Kolari et al, AAAI 2006
From ScribbleWiki: Analysis of Social Media
Detecting Spam Blogs: A Machine Learning Approach
The paper applies SVM to detecting splogs (aka. spam blogs), which are are faked weblogs with machine generated or hijacked content, whose sole purpose is to promote affiliated websites or to increase PageRank of associated sites.
The idea of detecting spam on the web is not new, nor the idea of training statistical models to do the classification between spams and non-spams. However, the contribution of the paper is that it formalizes the problem of using machine learning approach to detect blog spam, and introduces new features specifically for detecting splog (vs. spam webpage), and validates their importance using SVM.
Basically the paper introduces two types of features: local feature and global feature. A local feature is one that is completely determined by the contents of a single web page: bag-of-words with out stemming (as both binary and TFIDF features), bag-of-word-N-Grams(N = 2 and 3), bag-of-anchors(tokenized anchor text) feature, bag-of-urls (tokenized URLs) features, and a set of 13 language model motivated or heurisitcs based "specialized features", such as Location/Person/Organization Entity Ratio,various Compression Ratio, Hyphens compared with number of URLs, etc.
By contrast, a global (non-local) feature taps into information beyond the content of Web page under test. In the paper, link analysis is used to extract global features that capture relations among blogs, splogs and other web resources, with the intuition that "authentic blogs are very unlikely link to splogs and that splogs frequently do link to other splogs". To do this, the local model is first used to identify a seed set of blogs(which the model is most confident to be authentic ones) and splog(which the model is most confident to be faked ones) with some cut-off threshold. Then other blogs are classified, based on their in-link and out-link relationship to these authentic blogs and splogs (encoded as 15 link features), again using SVM.

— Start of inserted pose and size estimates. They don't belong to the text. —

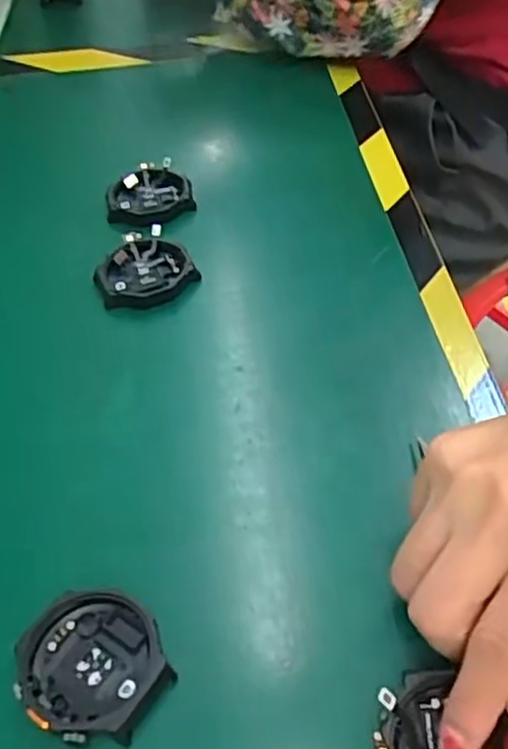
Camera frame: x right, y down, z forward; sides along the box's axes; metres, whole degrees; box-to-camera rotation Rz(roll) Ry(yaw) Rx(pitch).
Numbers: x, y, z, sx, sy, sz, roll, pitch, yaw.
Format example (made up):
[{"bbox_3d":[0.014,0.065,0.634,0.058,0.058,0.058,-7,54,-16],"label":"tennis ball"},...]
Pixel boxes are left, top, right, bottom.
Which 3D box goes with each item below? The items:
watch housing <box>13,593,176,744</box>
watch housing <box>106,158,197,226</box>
[{"bbox_3d":[-0.057,0.102,0.244,0.053,0.009,0.049,-2,49,2],"label":"watch housing"},{"bbox_3d":[-0.067,-0.115,0.438,0.053,0.017,0.049,-12,48,-5],"label":"watch housing"}]

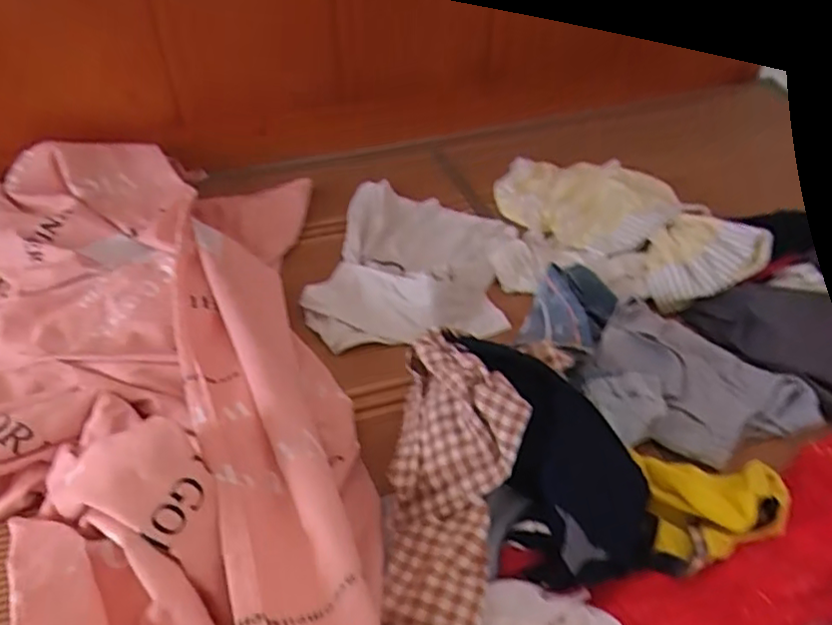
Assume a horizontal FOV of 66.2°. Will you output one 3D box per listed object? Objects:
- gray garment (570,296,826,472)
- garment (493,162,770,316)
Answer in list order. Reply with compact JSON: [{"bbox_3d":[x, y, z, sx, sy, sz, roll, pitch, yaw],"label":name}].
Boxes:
[{"bbox_3d":[0.349,0.087,0.800,0.279,0.076,0.186,-1,41,-1],"label":"gray garment"},{"bbox_3d":[0.332,-0.161,1.061,0.411,0.081,0.349,8,42,9],"label":"garment"}]

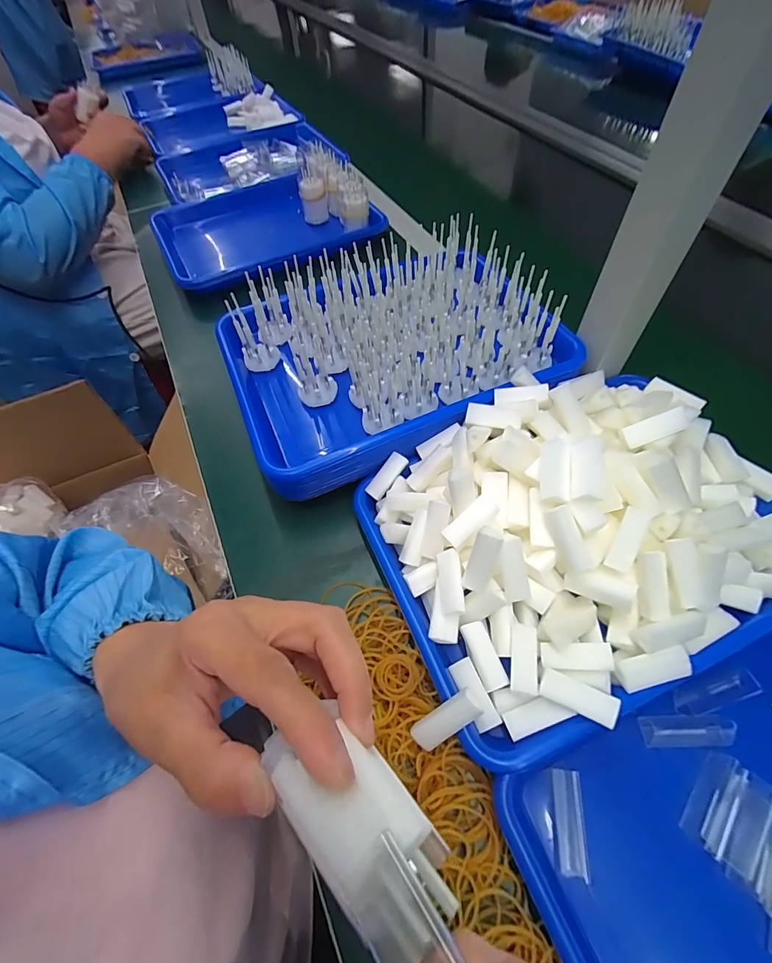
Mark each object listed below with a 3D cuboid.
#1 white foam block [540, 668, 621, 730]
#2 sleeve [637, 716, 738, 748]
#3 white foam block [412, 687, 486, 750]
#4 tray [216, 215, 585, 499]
[{"bbox_3d":[0.125,0.140,0.266,0.045,0.006,0.019,14,57,34],"label":"white foam block"},{"bbox_3d":[0.206,0.170,0.279,0.058,0.011,0.018,-2,57,2],"label":"sleeve"},{"bbox_3d":[0.040,0.155,0.265,0.048,0.010,0.017,-36,61,1],"label":"white foam block"},{"bbox_3d":[0.009,-0.152,0.426,0.346,0.073,0.247,-23,59,-12],"label":"tray"}]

The result is somewhat surprising: the combination of simple binary bag-of-words features with a linear kernel is the most effective,yielding an AUC values of as high as 0.95. As to those seemingly more "intelligent" "specialized features" , results from using these features together were significantly less effective than the standard features. The global model also under-performs the bag-of-words model; and combining link features of the seed set with their bag-of-words did not improve accuracy beyond bag-of-words taken alone. The authors attribute this to nature of splogs, and conclude that local textual content is arguably the most important discriminating feature for current splogs detection. However, they also argue that with the evolution in sploggers' strategies and tactics, some of the more complex features may become useful.